As passing game coordinator/quarterbacks coach with Carolina from 2007-08, McCoy’s passing
offense averaged the seventh-most yards per completion (11.7) in the NFL during that time. Delhomme averaged the fifth-most yards per pass attempt (7.8) in the NFL during McCoy’s two seasons managing Carolina’s passing attack while wide receiver Steve Smith enjoyed similar success, ranking seventh in the league in receiving yards (2,423) over that period.

In 2008, McCoy’s instruction helped Delhomme rank fourth in the NFL in yards per pass attempt (7.9) and register his fourth career 3,000-yard passing effort (3,288). His passing offense featured a 1,421-yard receiving output from Smith that was the third best in the league and resulted in the wide receiver earning a Pro Bowl berth. The Panthers’ 12-4 regular-season record tied for the best mark by the club in franchise history and resulted in the team earning a first round playoff bye.
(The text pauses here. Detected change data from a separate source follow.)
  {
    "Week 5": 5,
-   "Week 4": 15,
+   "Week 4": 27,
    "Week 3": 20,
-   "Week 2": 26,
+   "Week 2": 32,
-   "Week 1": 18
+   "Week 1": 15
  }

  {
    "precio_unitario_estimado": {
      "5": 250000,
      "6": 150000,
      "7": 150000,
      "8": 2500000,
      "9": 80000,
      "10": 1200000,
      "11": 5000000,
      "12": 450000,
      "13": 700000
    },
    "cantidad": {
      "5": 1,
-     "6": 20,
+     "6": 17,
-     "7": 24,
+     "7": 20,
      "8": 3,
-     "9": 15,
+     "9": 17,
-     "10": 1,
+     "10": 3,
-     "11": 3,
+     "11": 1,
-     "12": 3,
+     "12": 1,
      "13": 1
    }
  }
Injuries forced the Panthers to start four different quarterbacks (none for more than three games in a row) in 2007, but McCoy’s group of passers answered the challenge. Carolina became the first NFL team in 10 years to win at least one game with four different starters at quarterback (Delhomme, David Carr, Matt Moore and Vinny Testaverde). McCoy’s instruction in 2007 prepared Moore, a rookie college free agent, to start the Panthers’ final three games and post victories in two of those three contests.
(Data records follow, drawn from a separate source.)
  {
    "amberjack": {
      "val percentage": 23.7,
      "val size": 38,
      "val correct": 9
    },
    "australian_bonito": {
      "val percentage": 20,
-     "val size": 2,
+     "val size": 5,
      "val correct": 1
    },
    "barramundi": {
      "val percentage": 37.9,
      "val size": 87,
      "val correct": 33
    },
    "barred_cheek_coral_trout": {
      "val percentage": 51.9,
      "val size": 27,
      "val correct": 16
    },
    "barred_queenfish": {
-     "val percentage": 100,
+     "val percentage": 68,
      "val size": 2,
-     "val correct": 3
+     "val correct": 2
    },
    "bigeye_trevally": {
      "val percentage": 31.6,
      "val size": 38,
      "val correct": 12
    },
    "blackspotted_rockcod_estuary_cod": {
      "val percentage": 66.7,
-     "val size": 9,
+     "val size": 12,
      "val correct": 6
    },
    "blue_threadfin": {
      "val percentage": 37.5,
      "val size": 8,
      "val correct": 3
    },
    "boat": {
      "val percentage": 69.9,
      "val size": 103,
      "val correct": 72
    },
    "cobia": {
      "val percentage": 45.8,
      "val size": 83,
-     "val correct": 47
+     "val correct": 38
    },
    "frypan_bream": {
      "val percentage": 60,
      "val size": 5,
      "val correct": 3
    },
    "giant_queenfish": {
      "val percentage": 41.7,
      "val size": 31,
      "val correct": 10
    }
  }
From 2002-06, McCoy served as the Panthers’ quarterbacks coach and also handled offensive assistant duties for the club during the first year of that period. His teaching helped Delhomme total 89 touchdown passes from 2003-06 that represented the fifth-highest total in the NFL. In 2006, Delhomme registered a career-high 61.0 completion percentage with McCoy’s instruction helping him post a 1.55 touchdown-to-interception ratio (17-11) that was the 10th best in the league. The Panthers had an 11-5 record and advanced to the NFC Championship Game in 2005, and McCoy’s efforts with Delhomme helped the quarterback tie for fourth in the league with 24 touchdown passes and earn his first career Pro Bowl selection. Delhomme enjoyed a career-year under McCoy in 2004, registering personal bests in passing yards (3,886) and touchdown passes (29) that both marked the second-best season totals in Panthers annals. Delhomme’s 1.93 touchdown-to-interception ratio (29-15) also ranked fifth in the NFL for the season.
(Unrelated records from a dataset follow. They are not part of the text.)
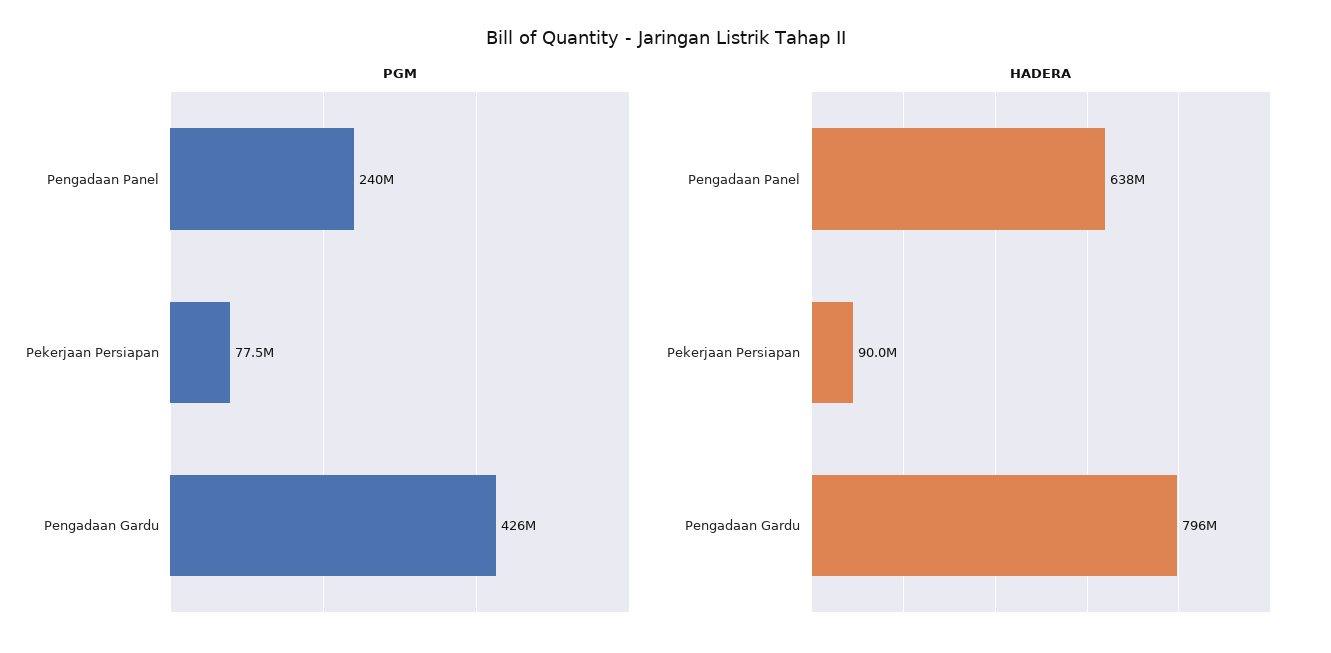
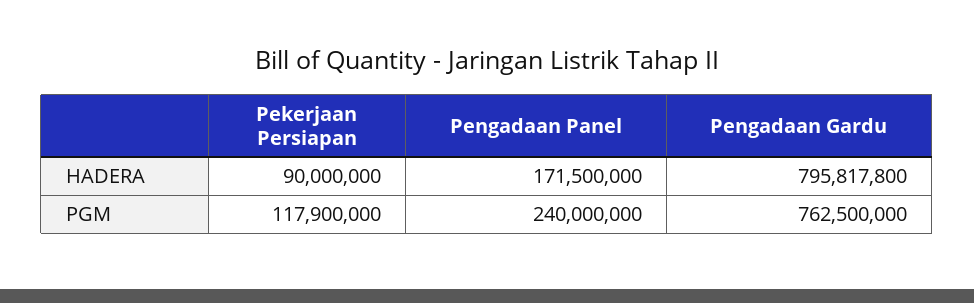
  {
    "PGM": {
      "Pengadaan Panel": 240000000,
-     "Pekerjaan Persiapan": 77500000,
+     "Pekerjaan Persiapan": 117900000,
-     "Pengadaan Gardu": 426000000
+     "Pengadaan Gardu": 762500000
    },
    "HADERA": {
-     "Pengadaan Panel": 638000000,
+     "Pengadaan Panel": 171500000,
      "Pekerjaan Persiapan": 90000000,
      "Pengadaan Gardu": 795817800
    }
  }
McCoy helped the Panthers to an NFC South title and their first-ever Super Bowl berth (XXXVIII) during the 2003 season. Delhomme, in his first year as an NFL starter, registered a league-high seven fourth-quarter comeback drives that season. Carolina named McCoy its wide receivers coach in 2001, and he oversaw the development of Smith during his rookie campaign. Wide receivers Mushin Muhammad and Donald Hayes each recorded more than 50 catches and 500 receiving yards under McCoy’s instruction that year.

McCoy’s coaching career began with Carolina as its offensive assistant in 2000, and he was thrust into the quarterbacks coaching role four weeks into the season. He worked closely with veteran Steve Beuerlein, helping him total 3,730 passing yards that ranked seventh in the NFL. A quarterback in college, McCoy spent his first two seasons playing for Long Beach State University from 1990-91 under legendary Head Coach George Allen before transferring to the University of Utah for his final two years. His collegiate career ended in dramatic fashion in 1994 when he threw a game-winning, 5-yard touchdown pass to wide receiver Kevin Dyson in the final minute to give Utah a 16-13 win against Arizona in the Freedom Bowl.

The Broncos signed McCoy as a college free agent in 1995, and he spent the regular season as a rookie on Green Bay’s practice squad. He saw his first professional playing time with NFL Europe’s Amsterdam Admirals in 1997 and spent one game on San Francisco’s roster as its third quarterback that year. McCoy competed in training camp with Philadelphia in 1998 before concluding his playing career with the Canadian Football League’s Calgary Stampeders in 1999. McCoy was born on April 1, 1972, in San Francisco. He and his wife, Kellie, have one daughter (Olivia) and one son (Luke).